Interpretive Summary: Land use change has important and complex effects on soil properties that are now often addressed by international research teams. The planting of tree windbreaks on former cropland is a practice that has been used to alter the local microclimate to improve crop production and to control wind erosion. The objective of this project was to measure changes in soil organic matter beneath tree windbreaks in Russia and the U.S. Soil pits and cores were prepared in crop fields and underneath the tree windbreaks at three sites in Russia and one in the U.S. These sites provided a range of climate condtions from warm and drier to cool and moist. The depth of the dark, organic-rich surface horizons were measured and the concentration of carbon in the soil determined with laboratory analyses. The results showed that organic matter to a depth of 1 m in the soil increased at all locations compared to the adjacent crop fields. The amount of increase was progressively larger with cooler and more moist conditions. This relationship between climate and rate of soil organic matter accumulation can now be used to predict carbon storage with tree planting in the future. This research is of interest to scientists and policymakers interested in using agroforestry practices for climate change mitigation and adaptation.

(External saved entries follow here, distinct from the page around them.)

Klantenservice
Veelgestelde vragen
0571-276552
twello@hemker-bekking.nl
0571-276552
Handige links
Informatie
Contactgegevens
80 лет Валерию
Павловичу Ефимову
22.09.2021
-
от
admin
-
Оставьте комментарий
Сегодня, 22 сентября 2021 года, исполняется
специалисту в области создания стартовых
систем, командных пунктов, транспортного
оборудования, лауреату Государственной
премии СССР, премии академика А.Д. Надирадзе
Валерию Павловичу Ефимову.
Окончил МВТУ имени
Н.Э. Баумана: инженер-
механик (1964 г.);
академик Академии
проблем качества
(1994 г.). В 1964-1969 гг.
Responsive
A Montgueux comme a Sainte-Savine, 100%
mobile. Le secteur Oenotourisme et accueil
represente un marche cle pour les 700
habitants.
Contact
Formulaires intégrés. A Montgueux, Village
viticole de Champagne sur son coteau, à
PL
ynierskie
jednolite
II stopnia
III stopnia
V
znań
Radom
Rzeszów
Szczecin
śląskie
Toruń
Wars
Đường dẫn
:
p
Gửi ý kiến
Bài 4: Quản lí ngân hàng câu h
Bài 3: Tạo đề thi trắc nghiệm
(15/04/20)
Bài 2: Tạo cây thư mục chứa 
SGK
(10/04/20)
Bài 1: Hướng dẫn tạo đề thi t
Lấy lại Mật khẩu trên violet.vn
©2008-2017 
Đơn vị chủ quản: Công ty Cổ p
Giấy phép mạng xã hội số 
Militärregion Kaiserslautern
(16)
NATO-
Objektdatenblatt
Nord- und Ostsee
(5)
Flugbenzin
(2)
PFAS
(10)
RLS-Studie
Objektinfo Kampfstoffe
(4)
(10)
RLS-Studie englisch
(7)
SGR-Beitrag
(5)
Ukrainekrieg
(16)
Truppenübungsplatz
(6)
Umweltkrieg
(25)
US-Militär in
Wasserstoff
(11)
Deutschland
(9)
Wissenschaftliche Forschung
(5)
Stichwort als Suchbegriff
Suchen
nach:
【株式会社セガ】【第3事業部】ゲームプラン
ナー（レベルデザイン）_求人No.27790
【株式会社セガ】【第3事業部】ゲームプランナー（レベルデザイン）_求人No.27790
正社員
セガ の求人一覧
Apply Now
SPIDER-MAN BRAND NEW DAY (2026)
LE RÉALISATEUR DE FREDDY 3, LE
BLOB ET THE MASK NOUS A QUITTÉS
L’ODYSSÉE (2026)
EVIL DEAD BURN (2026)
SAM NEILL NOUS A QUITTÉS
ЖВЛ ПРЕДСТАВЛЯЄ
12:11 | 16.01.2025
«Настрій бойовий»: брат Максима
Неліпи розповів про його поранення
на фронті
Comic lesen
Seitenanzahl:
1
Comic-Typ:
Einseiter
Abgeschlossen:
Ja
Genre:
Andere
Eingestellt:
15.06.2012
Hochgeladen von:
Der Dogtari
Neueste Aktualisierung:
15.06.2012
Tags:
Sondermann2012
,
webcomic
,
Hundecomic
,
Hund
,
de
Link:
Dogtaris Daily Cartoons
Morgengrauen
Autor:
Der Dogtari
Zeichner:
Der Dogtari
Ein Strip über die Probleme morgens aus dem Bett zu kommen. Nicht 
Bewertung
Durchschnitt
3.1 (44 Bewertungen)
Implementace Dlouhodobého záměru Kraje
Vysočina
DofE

Technical Abstract: In modern soil science, one of the most important trends is in research, evaluation and analysis of anthropogenic transformation of soils and soil cover of the Earth and its regions. The complex and interdisciplinary nature of the research problem of anthropogenic transformation of soils and their changes over the time are increasingly forcing the conduct of these studies by international research teams to carry out a comparative analysis of the geographical, anthropogenic impacts on soils of remote geographical regions. The objective of this work is to identify and to analyze changes in soil organic matter stocks for meadow-steppe and meadow landscapes within the forest-steppe zone of the Northern Continents (North America and Europe) as a result of contrasting land use in form of agricultural cultivation and the creation of tree windbreaks. Fifty five year-old windbreaks on chernozems in European Russia had an average annual rate of accumulation of carbon stocks in soil organic matter (0-100 cm layer) of 0.76, 1.07, and 1.60 tonnes/ha for Kamennaya Steppe, Streletskaya Steppe, and Yamskaya Steppe, respectively with an average of 1.14 tonnes / ha for all locations. Over the 19-year period of artificial afforestation growth near Huron, South Dakota USA, the average annual rate of carbon accumulation of organic matter in the surface meter of a mollisol was 2.07 tonnes/ha. Soil beneath trees exhibited increased carbon concentrations and depth of organic matter-enriched surface horizons compared to adjacent crop fields. The planting of tree windbreaks in agricultural fields have great potential to sequester carbon in the soil and biomass and also provide additional ecosystem services including local climate modification.